> Records supplied:

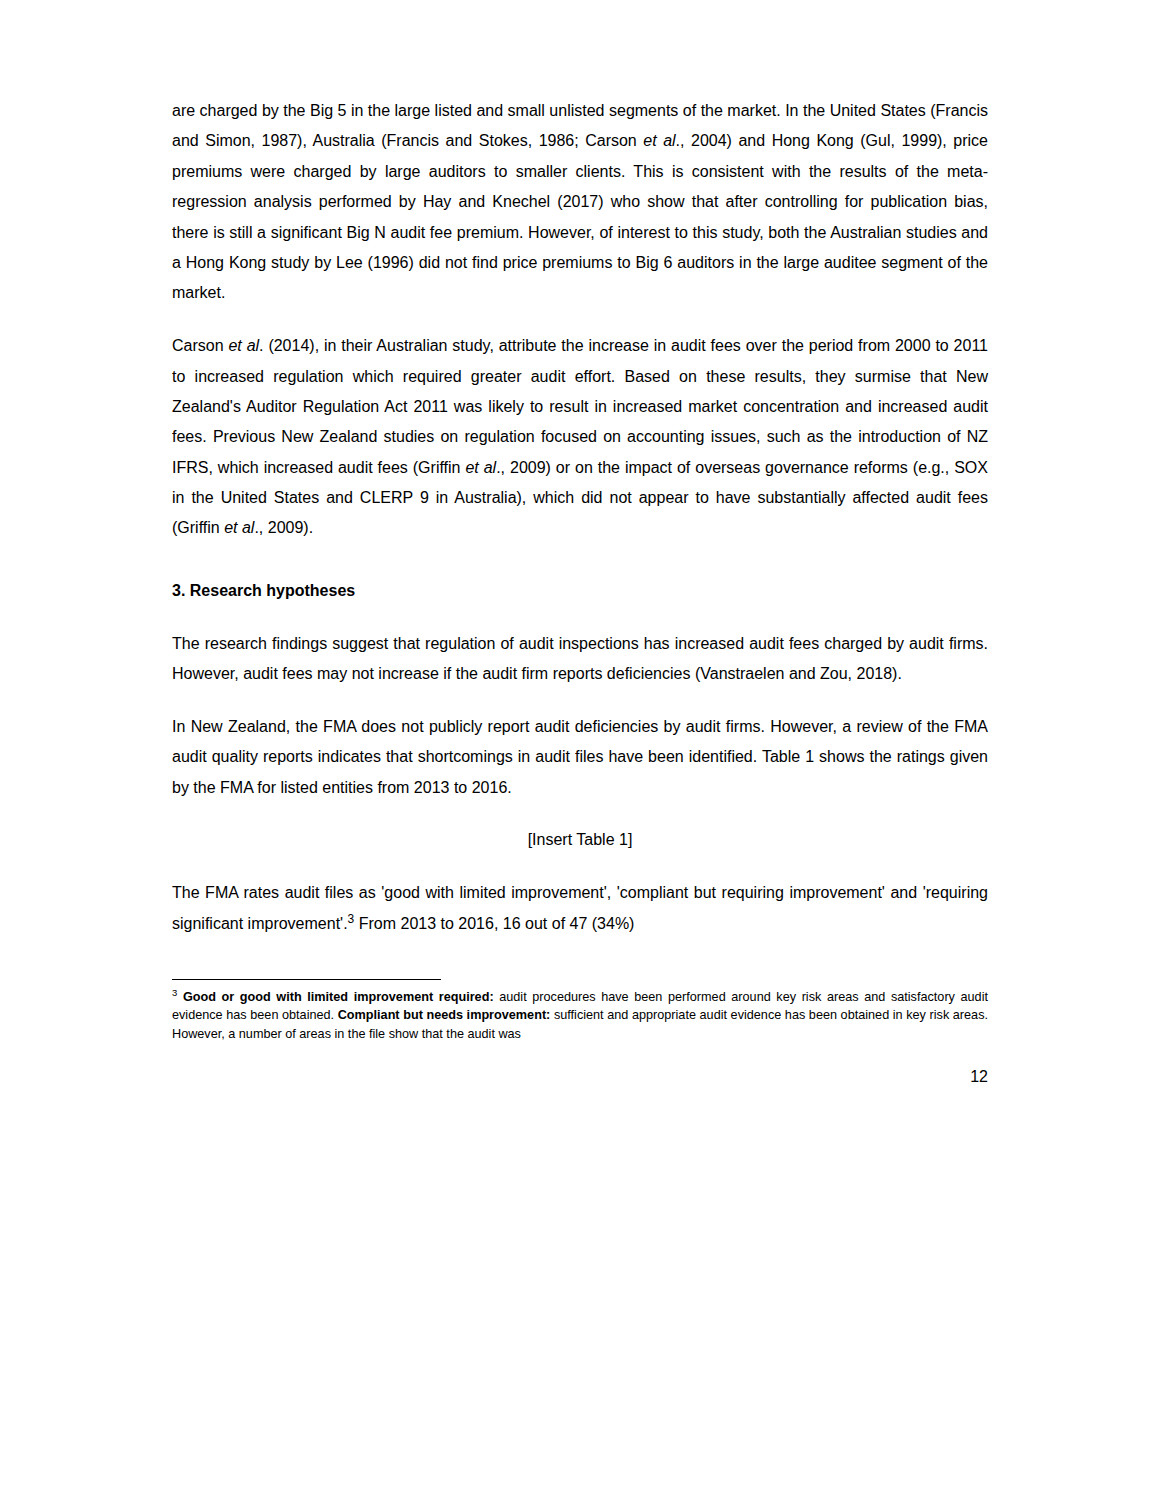are charged by the Big 5 in the large listed and small unlisted segments of the market. In the United States (Francis and Simon, 1987), Australia (Francis and Stokes, 1986; Carson et al., 2004) and Hong Kong (Gul, 1999), price premiums were charged by large auditors to smaller clients. This is consistent with the results of the meta-regression analysis performed by Hay and Knechel (2017) who show that after controlling for publication bias, there is still a significant Big N audit fee premium. However, of interest to this study, both the Australian studies and a Hong Kong study by Lee (1996) did not find price premiums to Big 6 auditors in the large auditee segment of the market.
Carson et al. (2014), in their Australian study, attribute the increase in audit fees over the period from 2000 to 2011 to increased regulation which required greater audit effort. Based on these results, they surmise that New Zealand's Auditor Regulation Act 2011 was likely to result in increased market concentration and increased audit fees. Previous New Zealand studies on regulation focused on accounting issues, such as the introduction of NZ IFRS, which increased audit fees (Griffin et al., 2009) or on the impact of overseas governance reforms (e.g., SOX in the United States and CLERP 9 in Australia), which did not appear to have substantially affected audit fees (Griffin et al., 2009).
3. Research hypotheses
The research findings suggest that regulation of audit inspections has increased audit fees charged by audit firms. However, audit fees may not increase if the audit firm reports deficiencies (Vanstraelen and Zou, 2018).
In New Zealand, the FMA does not publicly report audit deficiencies by audit firms. However, a review of the FMA audit quality reports indicates that shortcomings in audit files have been identified. Table 1 shows the ratings given by the FMA for listed entities from 2013 to 2016.
[Insert Table 1]
The FMA rates audit files as 'good with limited improvement', 'compliant but requiring improvement' and 'requiring significant improvement'.3 From 2013 to 2016, 16 out of 47 (34%)
3 Good or good with limited improvement required: audit procedures have been performed around key risk areas and satisfactory audit evidence has been obtained. Compliant but needs improvement: sufficient and appropriate audit evidence has been obtained in key risk areas. However, a number of areas in the file show that the audit was
12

> Task goal:
Give the number of lines above that contain the word "been", with no other text.

> Task answer:
2